The International Trade Commission (ITC) has ruled that a surge of low-priced tyres from China is harming the US tyre industry.

Reacting to the announcement, representatives of the United Steelworkers (USW) union said that the surge in imports had caused major job losses and plant closures in the US.

'Our domestic industries cannot survive unless our government enforces the trade laws that are designed to curb and dissuade anti-competitive practices that cause market disruptions,' said USW president Leo W Gerard.

The United Steelworkers (USW) filed a petition with the ITC in April claiming that imports of consumer tyres from China increased from 2004 to 2008 by 215 per cent in volume and 295 per cent by value.

In 2008, China exported nearly 46 million tyres with a value of more than $1.7bn to the US, making it the largest source of tyre imports.

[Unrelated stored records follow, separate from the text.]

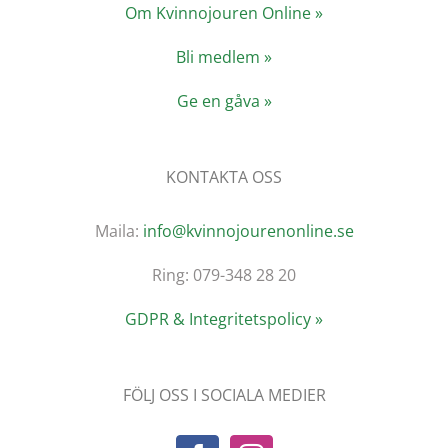
Om Kvinnojouren Online »
Bli medlem »
Ge en gåva »
KONTAKTA OSS
Maila:
info@kvinnojourenonline.se
Ring: 079-348 28 20
GDPR & Integritetspolicy »
FÖLJ OSS I SOCIALA MEDIER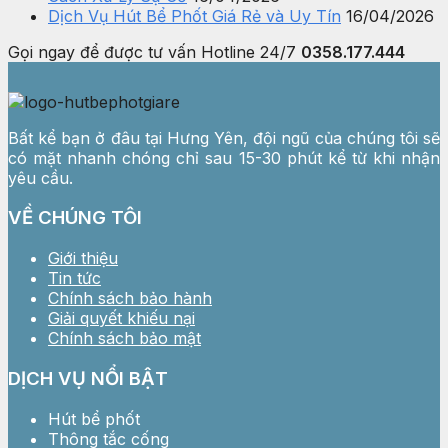
Dịch Vụ Hút Bể Phốt Giá Rẻ và Uy Tín
16/04/2026
Gọi ngay để được tư vấn
Hotline 24/7
0358.177.444
Bất kể bạn ở đâu tại Hưng Yên, đội ngũ của chúng tôi sẽ
có mặt nhanh chóng chỉ sau 15-30 phút kể từ khi nhận
yêu cầu.
VỀ CHÚNG TÔI
Giới thiệu
Tin tức
Chính sách bảo hành
Giải quyết khiếu nại
Chính sách bảo mật
DỊCH VỤ NỔI BẬT
Hút bể phốt
Thông tắc cống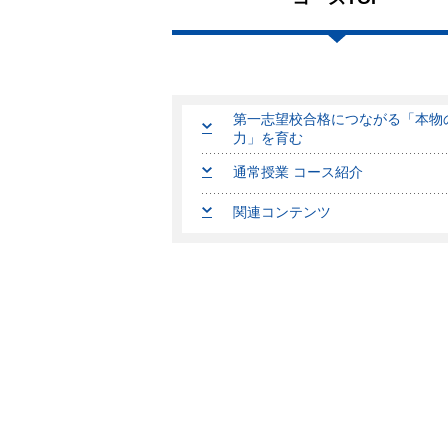
第一志望校合格につながる「本物
力」を育む
通常授業 コース紹介
関連コンテンツ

While imports nearly tripled in volume during the surge period, production of tyres produced in the US declined by more than 25 per cent.

The USW said that during this period, nearly 5,100 US tyre workers lost their jobs as a result of the massive erosion in domestic production that coincided with the increases in imports of consumer tyres from China.

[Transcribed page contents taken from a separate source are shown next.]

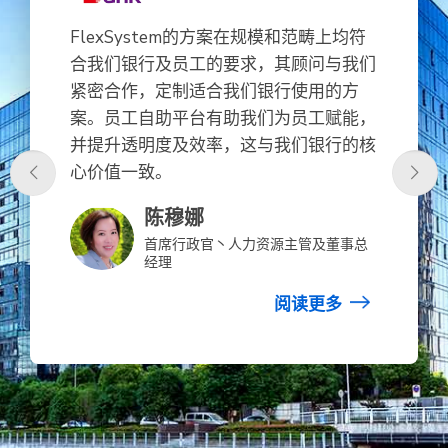
FlexSystem的方案在规模和范畴上均符
合我们银行及员工的要求，其顾问与我们
紧密合作，定制适合我们银行使用的方
案。员工自助平台有助我们为员工赋能，
并提升透明度及效率，这与我们银行的核
心价值一致。
陈穆娜
首席行政官丶人力资源主管及董事总
经理
阅读更多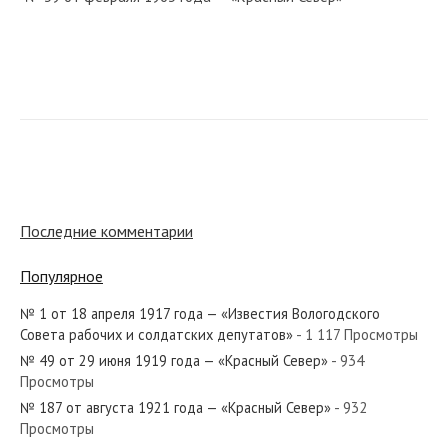
№ 208 от октября 1945 года — «Красный Север»
№ 77 от апреля 1978 года — «Красный Север»
Последние комментарии
Популярное
№ 1 от 18 апреля 1917 года — «Известия Вологодского
№ 201 от октября 1950 года — «Красный Север»
Совета рабочих и солдатских депутатов»
- 1 117 Просмотры
№ 49 от 29 июня 1919 года — «Красный Север»
- 934
Просмотры
№ 187 от августа 1921 года — «Красный Север»
- 932
Просмотры
№ 175 от августа 1920 года — «Красный Север»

About 3,000 more jobs are slated to be lost by the year’s end as three plants are threatening to close.

To combat this trend, the USW believes that the government should impose an import quota on China of 21m tyres used on passenger cars, light trucks, minivans and sport utility vehicles per year.

The International Trade Commission will now send a report into its findings to the US president and the US trade representative.

The president will then decide whether to provide relief to the industry, as well as the type and duration of any such relief.